2. In afwijking van het vorige lid, geldt voor voorzieningen voor gastouderopvang als uitgangspunt dat het boetebedrag zoals neergelegd in het afwegingsoverzicht met 0,5 kan worden vermenigvuldigd.
Bij de vaststelling van de boete wordt uitgegaan van:
a) 1,5 maal het onder artikel 7 bepaalde boetebedrag indien een door een bestuurlijke boete te handhaven overtreding plaatsvindt binnen een periode van twee jaar nadat een eerdere overtreding van dezelfde wettelijke norm heeft plaatsgevonden;
b) 2 maal onder het artikel 7 bepaalde boetebedrag indien er sprake is van een derde of volgende overtreding van dezelfde wettelijke norm binnen een periode van twee jaar nadat de daaraan voorafgaande overtreding zich heeft voorgedaan.
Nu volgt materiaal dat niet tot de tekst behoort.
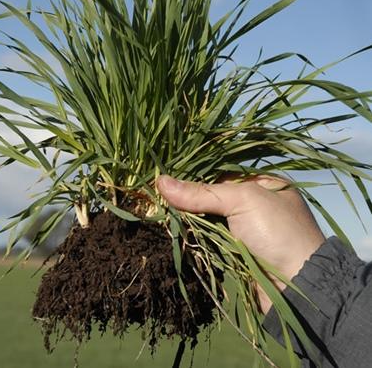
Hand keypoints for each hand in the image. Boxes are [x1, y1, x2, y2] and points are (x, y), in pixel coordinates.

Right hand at [156, 174, 325, 312]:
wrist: (299, 286)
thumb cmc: (278, 232)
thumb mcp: (243, 200)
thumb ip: (201, 193)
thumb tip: (161, 181)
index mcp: (263, 184)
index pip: (220, 174)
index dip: (194, 176)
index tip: (166, 177)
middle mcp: (254, 204)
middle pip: (211, 197)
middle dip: (188, 199)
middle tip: (159, 196)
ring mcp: (246, 229)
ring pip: (207, 219)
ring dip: (188, 219)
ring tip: (161, 212)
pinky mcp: (237, 252)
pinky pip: (209, 239)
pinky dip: (194, 237)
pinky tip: (175, 231)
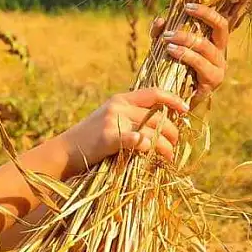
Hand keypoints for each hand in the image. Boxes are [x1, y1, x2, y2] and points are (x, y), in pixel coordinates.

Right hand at [59, 88, 189, 169]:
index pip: (153, 93)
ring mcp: (113, 121)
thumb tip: (158, 123)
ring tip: (168, 158)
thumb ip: (130, 117)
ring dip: (165, 147)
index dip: (173, 99)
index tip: (186, 109)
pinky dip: (145, 145)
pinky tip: (151, 153)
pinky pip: (135, 139)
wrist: (64, 151)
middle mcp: (119, 106)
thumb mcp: (109, 120)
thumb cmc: (90, 140)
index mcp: (121, 99)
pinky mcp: (109, 137)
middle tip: (175, 146)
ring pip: (152, 131)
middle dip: (172, 133)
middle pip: (158, 117)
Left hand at [151, 2, 228, 104]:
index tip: (186, 5)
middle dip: (198, 20)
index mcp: (215, 44)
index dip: (206, 11)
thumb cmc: (172, 70)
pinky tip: (170, 53)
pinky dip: (186, 56)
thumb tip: (159, 20)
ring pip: (207, 48)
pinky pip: (201, 66)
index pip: (220, 22)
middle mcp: (221, 55)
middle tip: (172, 27)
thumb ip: (161, 33)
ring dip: (185, 41)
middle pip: (219, 30)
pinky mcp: (211, 84)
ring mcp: (219, 70)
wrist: (172, 101)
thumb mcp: (166, 47)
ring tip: (167, 42)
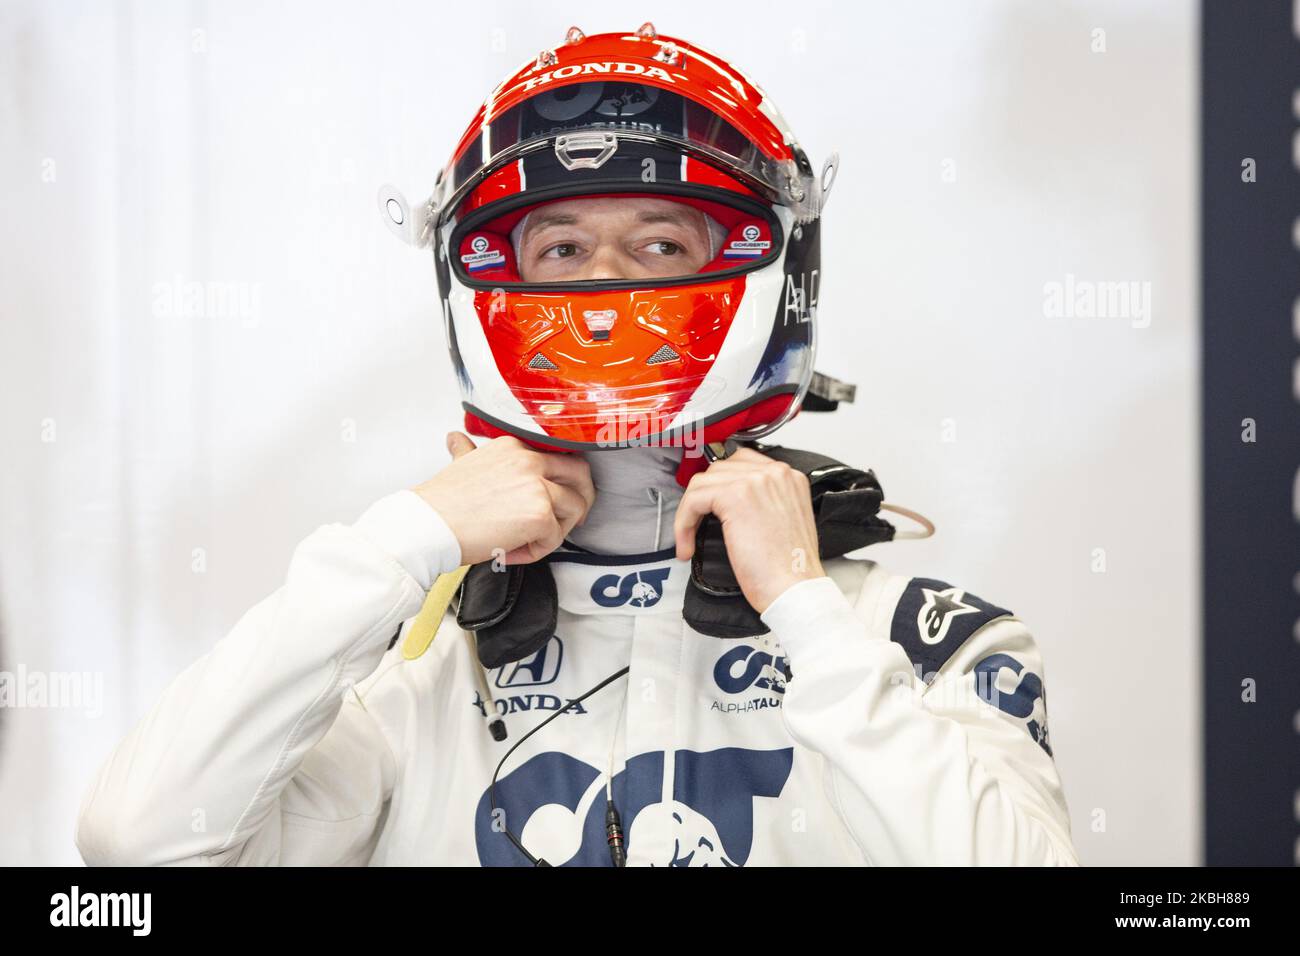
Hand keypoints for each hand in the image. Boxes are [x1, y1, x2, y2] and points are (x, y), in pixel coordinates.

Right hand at [411, 432, 594, 565]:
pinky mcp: (539, 514)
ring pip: (574, 508)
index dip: (565, 479)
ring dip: (557, 530)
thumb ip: (468, 451)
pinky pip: (554, 537)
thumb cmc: (441, 503)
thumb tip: (457, 440)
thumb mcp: (460, 464)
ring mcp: (537, 486)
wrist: (428, 525)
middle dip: (583, 498)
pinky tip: (510, 551)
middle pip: (580, 475)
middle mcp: (529, 459)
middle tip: (573, 520)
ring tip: (528, 542)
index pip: (559, 456)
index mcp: (514, 445)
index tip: (562, 495)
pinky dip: (536, 551)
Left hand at [673, 448, 824, 612]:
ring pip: (703, 483)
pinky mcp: (734, 497)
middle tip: (696, 525)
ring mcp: (754, 481)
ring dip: (689, 513)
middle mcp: (774, 473)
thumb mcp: (784, 522)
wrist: (795, 588)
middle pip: (719, 470)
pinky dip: (683, 523)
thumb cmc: (790, 568)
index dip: (720, 487)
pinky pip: (693, 500)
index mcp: (788, 478)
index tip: (710, 507)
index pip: (742, 464)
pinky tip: (688, 544)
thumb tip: (731, 505)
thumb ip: (764, 502)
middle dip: (703, 498)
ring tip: (690, 539)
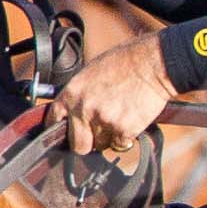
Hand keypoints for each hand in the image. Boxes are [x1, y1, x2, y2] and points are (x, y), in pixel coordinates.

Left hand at [50, 34, 177, 155]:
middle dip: (87, 142)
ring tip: (119, 117)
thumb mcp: (91, 72)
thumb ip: (80, 95)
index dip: (59, 129)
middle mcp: (84, 109)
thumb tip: (73, 112)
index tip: (65, 133)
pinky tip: (131, 118)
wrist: (152, 63)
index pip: (54, 120)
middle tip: (96, 134)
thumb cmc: (125, 62)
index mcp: (72, 93)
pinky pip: (120, 144)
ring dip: (109, 138)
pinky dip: (126, 137)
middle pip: (77, 145)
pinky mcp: (123, 130)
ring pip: (101, 145)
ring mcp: (103, 121)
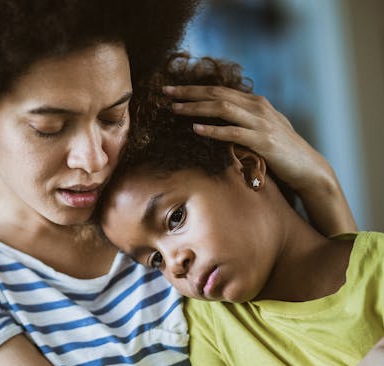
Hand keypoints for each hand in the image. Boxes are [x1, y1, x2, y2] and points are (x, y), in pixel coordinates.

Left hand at [164, 85, 355, 234]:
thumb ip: (242, 121)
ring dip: (196, 108)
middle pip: (217, 94)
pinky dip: (214, 130)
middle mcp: (258, 107)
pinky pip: (233, 133)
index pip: (220, 90)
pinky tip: (196, 129)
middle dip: (189, 92)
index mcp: (255, 103)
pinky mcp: (263, 141)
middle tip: (165, 91)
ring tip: (175, 109)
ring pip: (223, 109)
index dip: (194, 88)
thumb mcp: (260, 130)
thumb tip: (217, 120)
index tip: (172, 88)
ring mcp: (261, 123)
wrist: (307, 168)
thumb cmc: (280, 152)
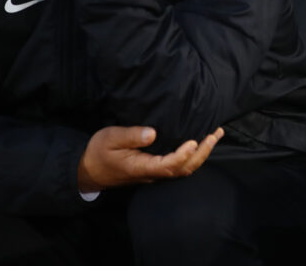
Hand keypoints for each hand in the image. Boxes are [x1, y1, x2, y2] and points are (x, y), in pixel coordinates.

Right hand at [77, 125, 223, 192]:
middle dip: (202, 153)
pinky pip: (179, 165)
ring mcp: (155, 173)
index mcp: (141, 167)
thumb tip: (152, 133)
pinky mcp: (156, 168)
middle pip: (183, 169)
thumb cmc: (98, 151)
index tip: (194, 141)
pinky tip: (202, 142)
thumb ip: (131, 136)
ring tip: (216, 135)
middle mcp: (152, 173)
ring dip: (202, 154)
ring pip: (184, 169)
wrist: (89, 169)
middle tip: (215, 134)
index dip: (183, 155)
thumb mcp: (110, 138)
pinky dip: (194, 155)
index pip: (168, 165)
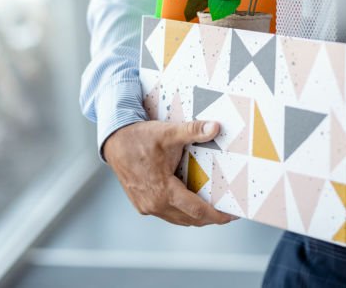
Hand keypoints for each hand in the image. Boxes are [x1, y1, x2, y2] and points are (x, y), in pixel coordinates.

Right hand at [104, 120, 236, 226]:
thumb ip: (193, 131)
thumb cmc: (140, 137)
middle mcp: (154, 204)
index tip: (231, 216)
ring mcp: (147, 206)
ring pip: (178, 218)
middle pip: (190, 219)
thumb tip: (215, 127)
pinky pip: (167, 214)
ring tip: (212, 208)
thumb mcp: (169, 132)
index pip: (197, 210)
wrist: (114, 140)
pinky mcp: (142, 204)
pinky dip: (181, 212)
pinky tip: (189, 201)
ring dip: (195, 216)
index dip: (216, 215)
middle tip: (227, 212)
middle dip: (210, 218)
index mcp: (163, 191)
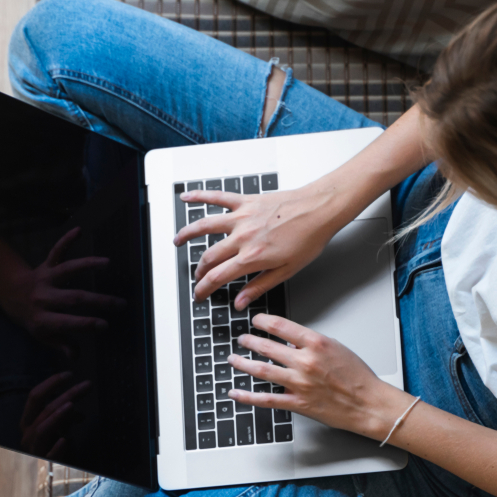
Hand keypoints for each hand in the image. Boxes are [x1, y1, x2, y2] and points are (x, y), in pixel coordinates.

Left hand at [0, 227, 126, 356]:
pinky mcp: (46, 265)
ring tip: (106, 263)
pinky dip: (66, 240)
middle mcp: (43, 298)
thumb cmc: (32, 317)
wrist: (11, 295)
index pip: (66, 322)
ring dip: (87, 265)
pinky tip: (78, 231)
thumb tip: (76, 355)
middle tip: (120, 304)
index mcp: (42, 319)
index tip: (105, 325)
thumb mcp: (42, 336)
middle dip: (98, 301)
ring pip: (67, 270)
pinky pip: (56, 251)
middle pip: (73, 298)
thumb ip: (60, 344)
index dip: (85, 324)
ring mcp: (45, 279)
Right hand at [19, 372, 91, 459]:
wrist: (56, 468)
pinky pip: (48, 455)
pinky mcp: (43, 462)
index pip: (35, 396)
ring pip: (42, 429)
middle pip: (43, 408)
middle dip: (65, 394)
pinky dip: (56, 448)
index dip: (51, 383)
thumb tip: (74, 402)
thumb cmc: (56, 444)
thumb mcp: (61, 425)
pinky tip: (65, 441)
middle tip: (86, 385)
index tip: (69, 374)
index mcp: (28, 420)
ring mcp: (34, 448)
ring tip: (71, 406)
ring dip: (56, 416)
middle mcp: (28, 432)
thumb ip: (65, 413)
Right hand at [172, 183, 345, 308]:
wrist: (320, 209)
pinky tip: (186, 197)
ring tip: (177, 241)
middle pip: (209, 256)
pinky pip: (218, 197)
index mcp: (252, 257)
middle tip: (197, 277)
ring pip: (205, 226)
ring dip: (187, 234)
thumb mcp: (287, 271)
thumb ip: (259, 286)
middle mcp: (243, 237)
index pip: (218, 277)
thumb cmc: (309, 238)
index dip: (204, 288)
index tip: (199, 294)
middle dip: (198, 270)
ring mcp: (242, 217)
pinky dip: (200, 195)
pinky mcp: (246, 201)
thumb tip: (241, 301)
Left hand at [225, 314, 391, 435]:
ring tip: (233, 359)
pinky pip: (266, 399)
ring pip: (262, 371)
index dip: (263, 321)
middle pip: (267, 347)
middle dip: (249, 341)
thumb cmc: (358, 376)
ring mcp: (299, 383)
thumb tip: (290, 342)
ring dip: (242, 363)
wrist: (368, 403)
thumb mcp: (337, 348)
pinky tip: (235, 392)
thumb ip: (311, 343)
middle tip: (242, 339)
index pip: (281, 326)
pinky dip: (247, 396)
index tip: (256, 320)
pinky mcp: (298, 403)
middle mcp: (305, 362)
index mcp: (316, 343)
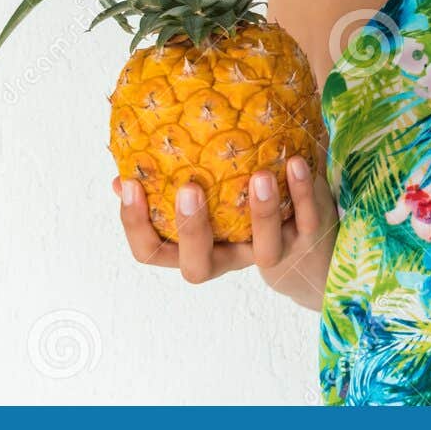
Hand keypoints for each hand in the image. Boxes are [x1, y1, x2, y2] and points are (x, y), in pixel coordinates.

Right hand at [113, 155, 336, 308]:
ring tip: (258, 175)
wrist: (305, 241)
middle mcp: (228, 258)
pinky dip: (302, 192)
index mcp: (196, 249)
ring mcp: (268, 252)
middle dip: (191, 230)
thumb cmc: (236, 207)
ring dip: (261, 214)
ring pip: (264, 251)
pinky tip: (294, 162)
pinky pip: (306, 220)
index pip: (152, 252)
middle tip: (188, 188)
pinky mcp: (305, 238)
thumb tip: (123, 172)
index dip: (135, 225)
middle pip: (199, 267)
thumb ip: (165, 186)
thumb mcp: (203, 200)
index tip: (131, 184)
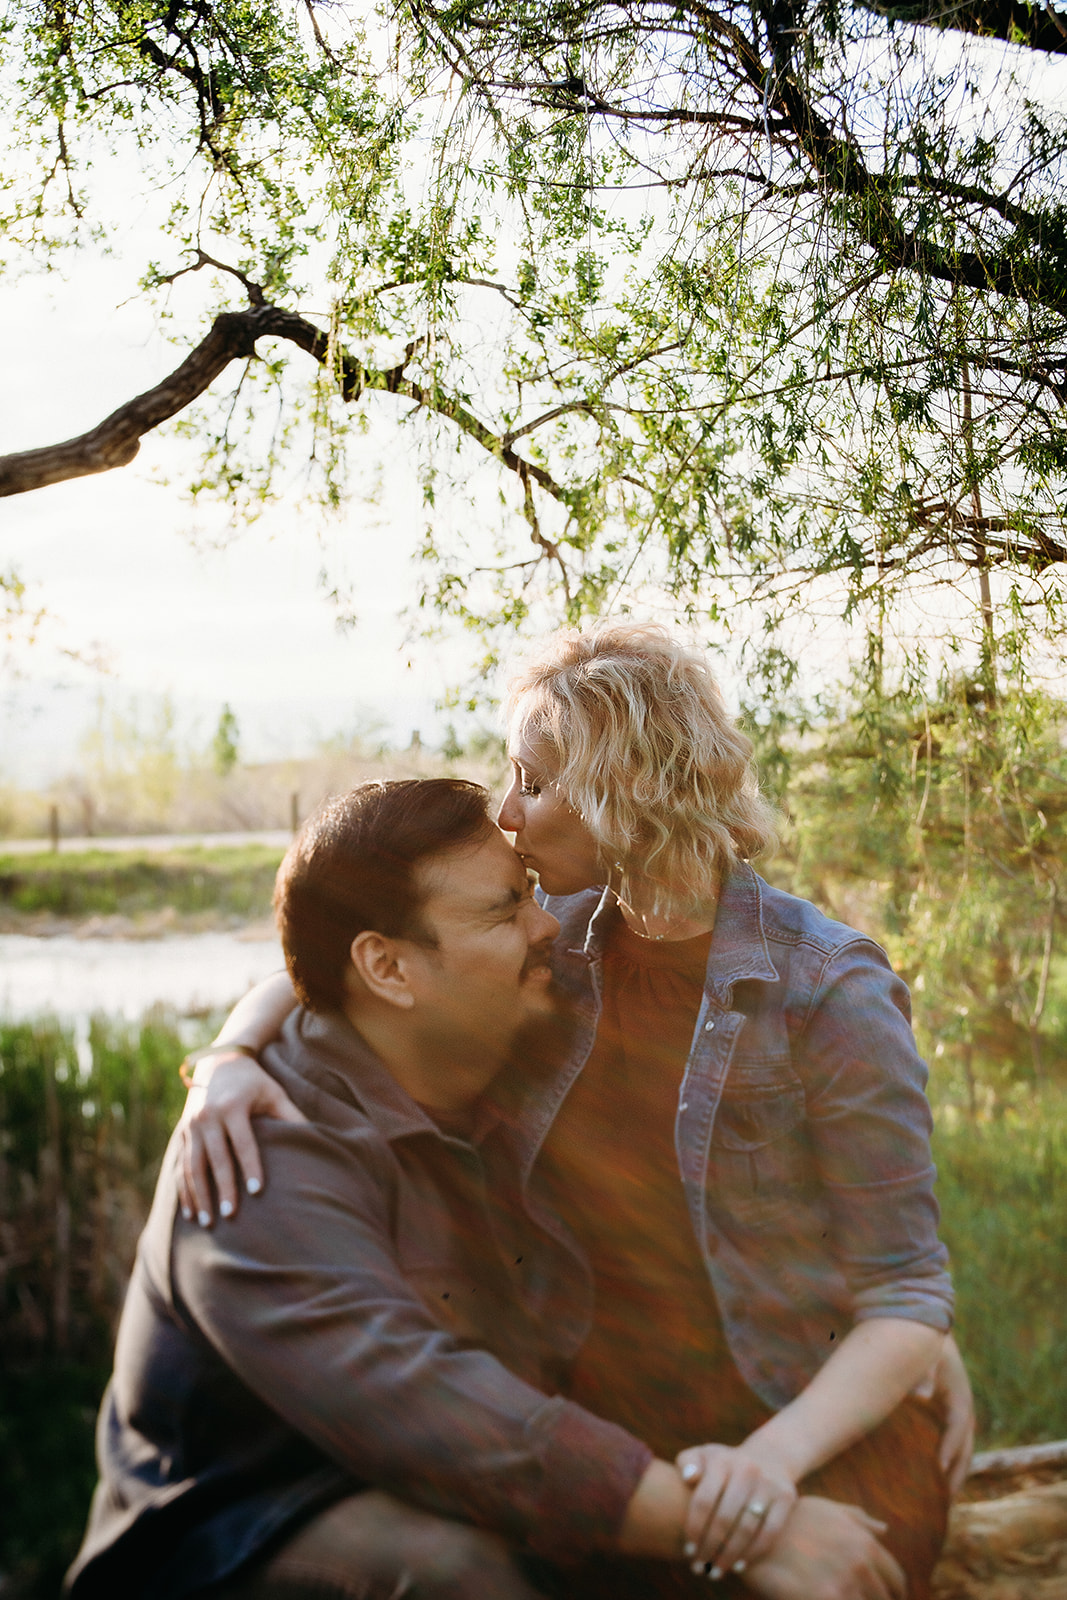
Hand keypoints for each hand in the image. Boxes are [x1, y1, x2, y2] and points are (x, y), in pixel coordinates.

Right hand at [176, 1052, 305, 1224]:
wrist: (218, 1061)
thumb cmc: (254, 1082)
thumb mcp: (274, 1093)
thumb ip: (291, 1116)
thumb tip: (316, 1140)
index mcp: (233, 1107)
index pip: (243, 1143)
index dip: (251, 1167)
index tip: (258, 1191)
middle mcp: (208, 1116)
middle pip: (216, 1159)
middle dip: (222, 1189)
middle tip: (230, 1216)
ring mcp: (192, 1125)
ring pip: (193, 1167)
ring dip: (199, 1196)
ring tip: (207, 1223)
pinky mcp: (183, 1132)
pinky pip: (181, 1165)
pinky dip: (185, 1190)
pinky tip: (190, 1212)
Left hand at [675, 1443, 796, 1578]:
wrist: (769, 1457)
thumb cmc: (725, 1465)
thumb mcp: (703, 1456)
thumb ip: (688, 1462)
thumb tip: (689, 1477)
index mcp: (721, 1460)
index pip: (704, 1500)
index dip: (694, 1529)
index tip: (688, 1550)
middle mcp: (746, 1469)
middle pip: (724, 1518)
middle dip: (709, 1547)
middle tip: (699, 1568)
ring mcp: (768, 1483)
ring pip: (746, 1528)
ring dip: (729, 1555)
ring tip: (716, 1571)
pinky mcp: (786, 1497)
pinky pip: (770, 1532)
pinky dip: (753, 1553)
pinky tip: (738, 1566)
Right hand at [744, 1495, 904, 1599]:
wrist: (753, 1532)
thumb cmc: (791, 1519)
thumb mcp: (826, 1509)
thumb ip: (858, 1520)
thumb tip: (884, 1530)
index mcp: (866, 1543)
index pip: (896, 1580)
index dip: (893, 1593)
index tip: (884, 1598)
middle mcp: (860, 1565)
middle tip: (856, 1595)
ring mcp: (844, 1586)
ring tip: (841, 1596)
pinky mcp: (825, 1599)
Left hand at [911, 1332, 973, 1495]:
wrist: (926, 1333)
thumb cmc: (924, 1348)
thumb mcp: (925, 1356)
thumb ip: (924, 1373)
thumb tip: (921, 1394)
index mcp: (961, 1398)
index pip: (958, 1429)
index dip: (950, 1448)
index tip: (938, 1469)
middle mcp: (963, 1412)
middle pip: (965, 1449)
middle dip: (955, 1473)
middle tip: (943, 1500)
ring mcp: (956, 1417)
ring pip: (960, 1452)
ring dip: (953, 1474)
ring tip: (942, 1500)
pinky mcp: (945, 1419)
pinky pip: (949, 1447)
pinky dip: (945, 1463)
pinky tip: (934, 1479)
1. Het college kan besluiten om de bestuurlijke boete te matigen, indien de belanghebbende aannemelijk maakt dat op grond van:
- de omstandigheden waaronder de overtreding is begaan of
- de omstandigheden waarin de overtreder verkeert,
boeteoplegging volgens deze beleidsregels handhaving onevenredig is.
2. Van een situatie als bedoeld in het vorige lid kan in beginsel slechts sprake zijn, indien sprake is van bijzondere omstandigheden waarin bij de vaststelling van deze beleidsregels niet is voorzien.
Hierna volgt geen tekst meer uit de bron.